Vengono definiti alcuni "standard"prettamente sciistici, cioe' lo scarpone inizia a differenziarsi da una calzatura di lavoro, e il contenuto stilistico dell'abbigliamento e' rivolto verso la funzionalita'.
La grande guerra fa il resto,basta osservare una divisa di Alpino,o di un Alpenjager.
A dire il vero era solo il tessuto (panno o feltro) che differenziava il povero fante dall'alpino.
In sovrappiu' l'Alpino,(spesso solo un ufficiale) aveva una pelliccia di montone o pecora.
Sulla divisa veniva indossata una cerata di tela bianca per la mimetizzazione.
Fra le due guerre tale Benito si mise in testa di fare degli Italiani un popolo sportivo.
Ha inizio l'epopea della moda, pantaloni alla zuava e maglione hand made a collo alto,le fanciulle pantaloni attillati e maglione civettuolo.
Di giacche a vento manco se ne parlava, lo sci veniva svolto solo con il bel tempo non esistevano piste solo discese naif.
Con la seconda guerra mondiale i soliti Tedeschi studiarono capi specifici per la campagna di Russia e le truppe Alpine.Iniziano a vedersi i primi giubbotti a "vento"
Noi figli del boom economico: Calze di lana,maglia di lana,maglione di lana,calzamaglia di lana.La fibra sintetica gia' nei primi anni sessanta prese piede,grazie alla riluttanza delle pecore a farsi tosare.

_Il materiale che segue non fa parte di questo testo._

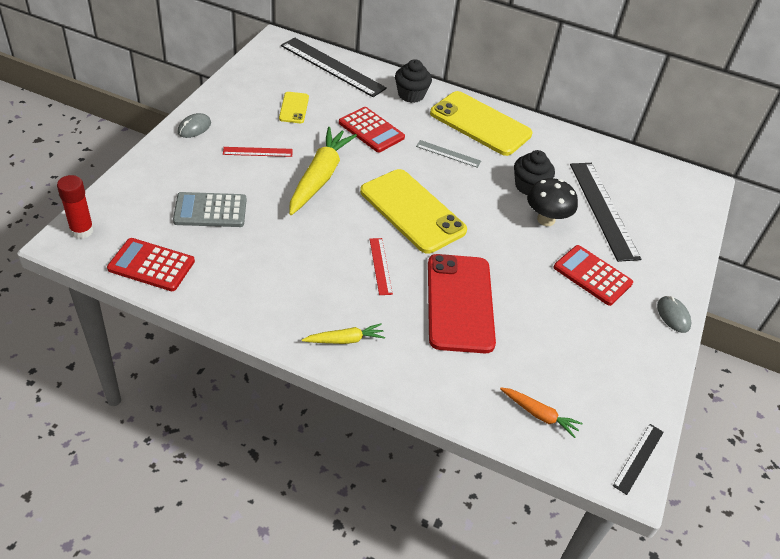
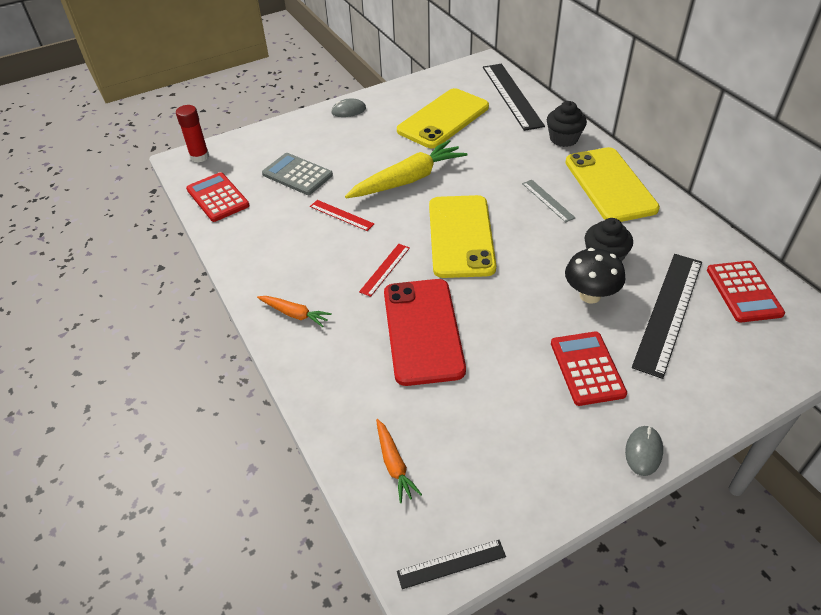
camera: 45 degrees right, 0 degrees up
(257, 152) = (378, 143): red ruler -> red ruler (341, 215)
(294, 108) = (443, 119): yellow phone -> yellow phone, size x2.09
(345, 340) = (294, 314): yellow carrot -> orange carrot
(371, 130) = (493, 157): red calculator -> red calculator (744, 292)
(460, 303) = (423, 331): red phone -> red phone turned 45 degrees counterclockwise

Mancano gli abitanti della montagna,ma fra di essi c'erano ben pochi sciatori,solo le guide alpine avevano una bella camicia a quadri,il solito pantalone alla zuava,calzettone alto.
Il resto pantaloni rammendati,e no di rado stratifigrazione (una cosa sull'altra). dell'abbigliamento.
La mia prima giacca a vento sembra che fosse una specie di Kway sopra il maglione.